Karpova T S, Moltz S L, Riles L E, Güldener U, Hegemann J H, Veronneau S, Bussey H, Cooper J A
Department of Cell Biology and Physiology, Washington University, St Louis, MO 63110, USA.
J Cell Sci. 1998 Sep;111 ( Pt 17)(Pt 17):2689-96. doi: 10.1242/jcs.111.17.2689.
The yeast actin cytoskeleton is polarized during most of the cell cycle. Certain environmental factors and mutations are associated with depolarization of the actin cytoskeleton. Is depolarization of the actin cytoskeleton a specific response, or is it a nonspecific reaction to harsh conditions or poor metabolism? If depolarization is a nonspecific response, then any mutation that slows growth should induce depolarization. In addition, the number of genes with the depolarization phenotype should constitute a relatively large part of the genome.
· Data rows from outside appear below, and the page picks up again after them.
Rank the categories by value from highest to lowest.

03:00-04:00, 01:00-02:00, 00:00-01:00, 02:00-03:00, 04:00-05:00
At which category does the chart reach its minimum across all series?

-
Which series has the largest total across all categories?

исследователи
To address this question, we determined the effect of slow growth on the actin cytoskeleton, and we determined the frequency of mutations that affect the actin cytoskeleton. Eight mutants with slow growth showed no defect in actin polarization, indicating that slow growth alone is not sufficient to cause depolarization. Among 273 viable haploids disrupted for ORFs of chromosome I and VIII and 950 viable haploids with random genome disruptions, none had depolarization of the cytoskeleton. We conclude that depolarization of the actin cytoskeleton is a specific phenotype.
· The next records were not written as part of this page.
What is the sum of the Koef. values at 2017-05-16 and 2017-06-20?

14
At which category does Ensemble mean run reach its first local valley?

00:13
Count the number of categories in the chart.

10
酵母肌动蛋白细胞骨架在细胞周期的大部分时间里是极化的。某些环境因素和突变与肌动蛋白细胞骨架的去极化有关。肌动蛋白细胞骨架的去极化是一种特异性反应,还是对恶劣条件或代谢不良的非特异性反应?如果去极化是非特异性反应,那么任何减缓生长的突变都应该诱导去极化。此外,具有去极化表型的基因数量应该在基因组中占相当大的比例。为了解决这个问题,我们确定了生长缓慢对肌动蛋白细胞骨架的影响,并确定了影响肌动蛋白细胞骨架的突变频率。八个生长缓慢的突变体在肌动蛋白极化方面没有缺陷,这表明仅生长缓慢不足以导致去极化。在273个破坏了I号和VIII号染色体开放阅读框的可存活单倍体以及950个基因组随机破坏的可存活单倍体中,没有一个细胞骨架发生去极化。我们得出结论,肌动蛋白细胞骨架的去极化是一种特异性表型。